Adaptive neural network fixed-time sliding mode control for trajectory tracking of underwater vehicle

Abstract

The effectiveness of Autonomous Underwater Vehicles (AUVs) in diverse underwater tasks is heavily reliant on their ability to perform accurate trajectory tracking. However, due to uncertainties in AUVs modeling and the complex underwater environment disturbances, designing effective trajectory tracking controllers and disturbance observers for AUVs is still a major challenge. To address these uncertainties and enable faster convergence of tracking errors, a trajectory-tracking controller based on fixed-time sliding mode control (FTSMC) and a Radial Basis function neural network (RBFNN) observer are used in this paper. In most cases, the AUV platform carries limited computational resources. In most cases, AUV platforms carry limited computational resources, which restricts the practical use of online neural network methods, and it is particularly important to reduce the complexity of computational neural networks and enhance the real-time performance of the observer.
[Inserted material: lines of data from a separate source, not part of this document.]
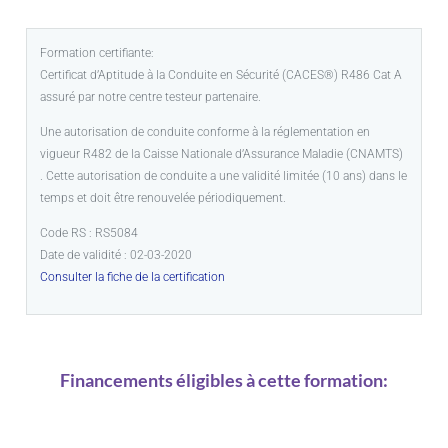
Formation certifiante:
Certificat d’Aptitude à la Conduite en Sécurité (CACES®️) R486 Cat A
assuré par notre centre testeur partenaire.
Une autorisation de conduite conforme à la réglementation en
vigueur R482 de la Caisse Nationale d’Assurance Maladie (CNAMTS)
. Cette autorisation de conduite a une validité limitée (10 ans) dans le
temps et doit être renouvelée périodiquement.
Code RS : RS5084
Date de validité : 02-03-2020
Consulter la fiche de la certification
Financements éligibles à cette formation:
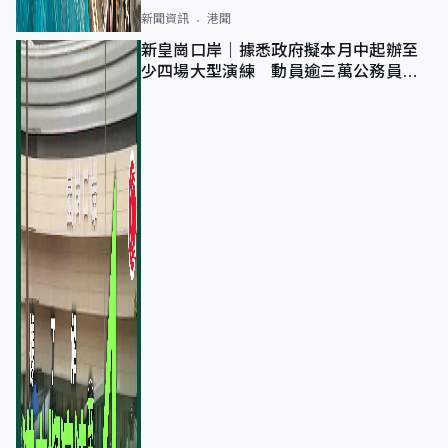
新聞資訊
港聞
新皇崗口岸｜據悉政府擬本月中起辦至
少四場大型演練 動員逾三萬公務員人
次測試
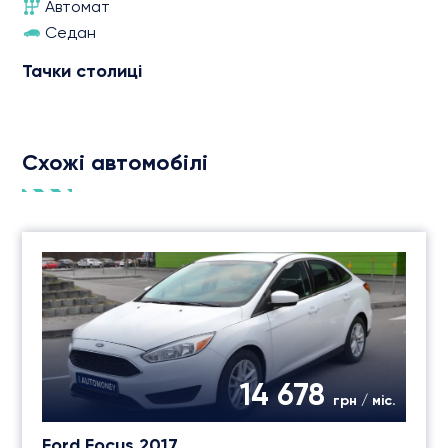
Автомат
Седан
Тачки столиці
Схожі автомобілі
14 678
грн / міс.
Ford Focus 2017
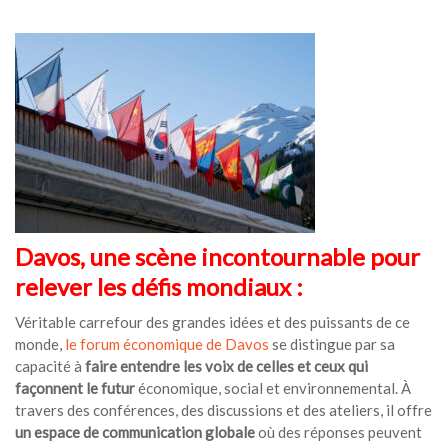
Davos, une scène incontournable pour
relever les défis mondiaux :
Véritable carrefour des grandes idées et des puissants de ce
monde,
le forum économique de Davos
se distingue par sa
capacité à
faire entendre les voix de celles et ceux qui
façonnent le futur
économique, social et environnemental. À
travers des conférences, des discussions et des ateliers, il offre
un espace de communication globale
où des réponses peuvent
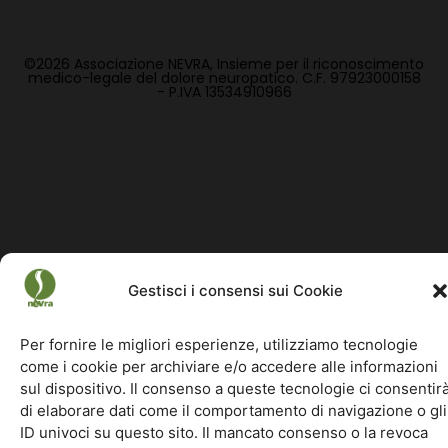
©2026 Associazione NEVRA, Insieme per il riconoscimento
medico-legale del dolore neuropatico. C.F. 97923000158
- P.IVA 13534910966
Gestisci i consensi sui Cookie
Per fornire le migliori esperienze, utilizziamo tecnologie
come i cookie per archiviare e/o accedere alle informazioni
sul dispositivo. Il consenso a queste tecnologie ci consentir
di elaborare dati come il comportamento di navigazione o gli
ID univoci su questo sito. Il mancato consenso o la revoca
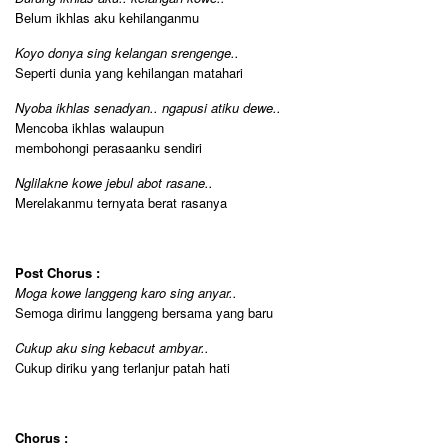
Belum ikhlas aku kehilanganmu
Koyo donya sing kelangan srengenge..
Seperti dunia yang kehilangan matahari
Nyoba ikhlas senadyan.. ngapusi atiku dewe..
Mencoba ikhlas walaupun
membohongi perasaanku sendiri
Nglilakne kowe jebul abot rasane..
Merelakanmu ternyata berat rasanya
Post Chorus :
Moga kowe langgeng karo sing anyar..
Semoga dirimu langgeng bersama yang baru
Cukup aku sing kebacut ambyar..
Cukup diriku yang terlanjur patah hati
Chorus :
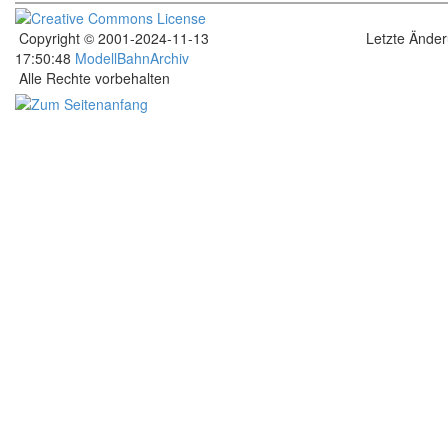
Copyright © 2001-2024-11-13
Letzte Ände
17:50:48
ModellBahnArchiv
Alle Rechte vorbehalten
.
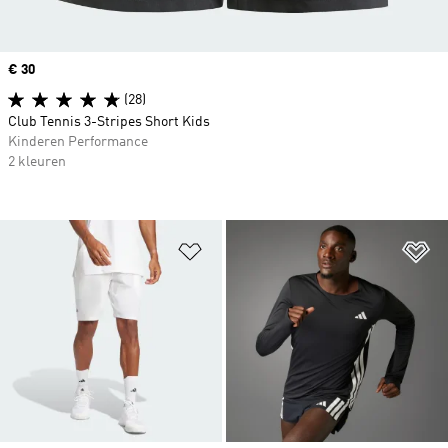
Price
€ 30
(28)
Club Tennis 3-Stripes Short Kids
Kinderen Performance
2 kleuren
Op verlanglijst zetten
Op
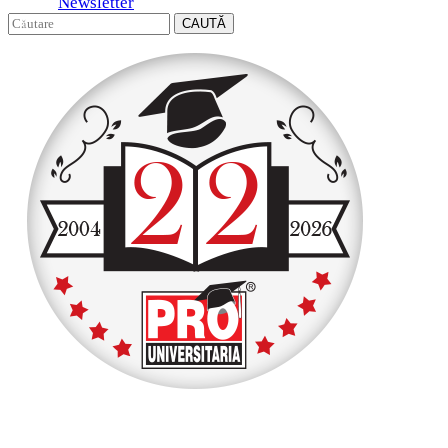
Newsletter
CAUTĂ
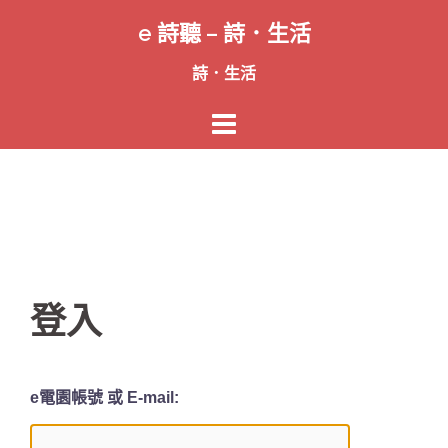
跳
e 詩聽 – 詩．生活
至
主
詩．生活
要
內
容
登入
e電園帳號 或 E-mail:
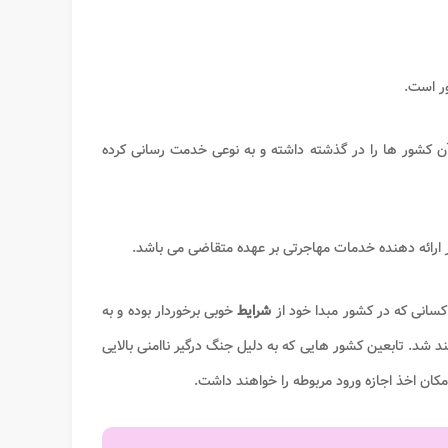
ر است.
ن کشور ها را در گذشته داشته و به نوعی خدمت رسانی کرده
ر ارائه دهنده خدمات مهاجرتی بر عهده متقاضی می باشد.
انی که در کشور مبدا خود از
شرایط
خوبی برخوردار بوده و به
د شد. تابعین کشور هایی که به دلیل جنگ درگیر ناامنی بالایی
کان اخذ اجازه ورود مربوطه را خواهند داشت.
Therefore, we adopted a fast online weight update strategy based on a single parameter. Considering actuator faults and input saturation, passive fault-tolerant control (PFTC) is used in this scheme to further reduce the computational burden. Furthermore, the Lyapunov method is used to demonstrate the fixed-time stability of the individual signals of the system. Finally, simulation results and theoretical analysis demonstrate the superiority and effectiveness of the proposed method.